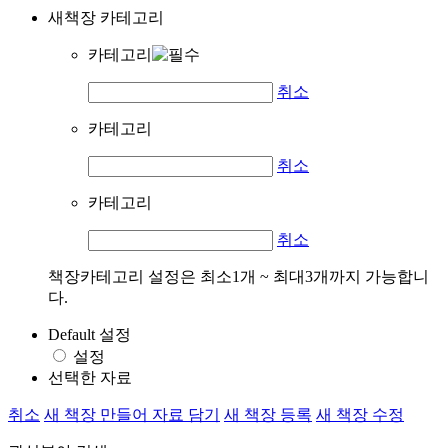
새책장 카테고리
카테고리
취소
카테고리
취소
카테고리
취소
책장카테고리 설정은 최소1개 ~ 최대3개까지 가능합니
다.
Default 설정
설정
선택한 자료
취소
새 책장 만들어 자료 담기
새 책장 등록
새 책장 수정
★ ★ ★ ★
Problem description:
Return all records above verbatim without their pictures.

Reply to the task:
새책장 카테고리
카테고리
취소
카테고리
취소
카테고리
취소
책장카테고리 설정은 최소1개 ~ 최대3개까지 가능합니
다.
Default 설정
설정
선택한 자료
취소
새 책장 만들어 자료 담기
새 책장 등록
새 책장 수정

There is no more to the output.